[Dataset items]
=-=-=

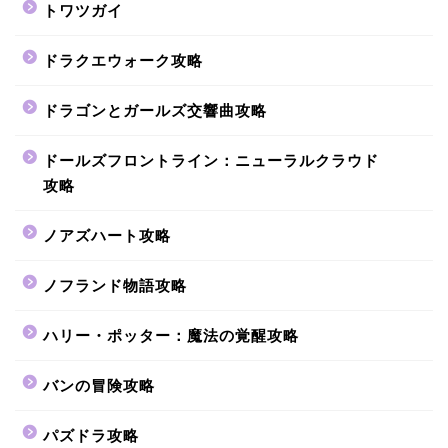
トワツガイ
ドラクエウォーク攻略
ドラゴンとガールズ交響曲攻略
ドールズフロントライン：ニューラルクラウド
攻略
ノアズハート攻略
ノフランド物語攻略
ハリー・ポッター：魔法の覚醒攻略
バンの冒険攻略
パズドラ攻略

=-=-=

Your objective: The required result is an exact repetition of the lines from the one containing "ドラゴンとガールズ交響曲攻略" through the last line of the data.

Your solution:
ドラゴンとガールズ交響曲攻略
ドールズフロントライン：ニューラルクラウド
攻略
ノアズハート攻略
ノフランド物語攻略
ハリー・ポッター：魔法の覚醒攻略
バンの冒険攻略
パズドラ攻略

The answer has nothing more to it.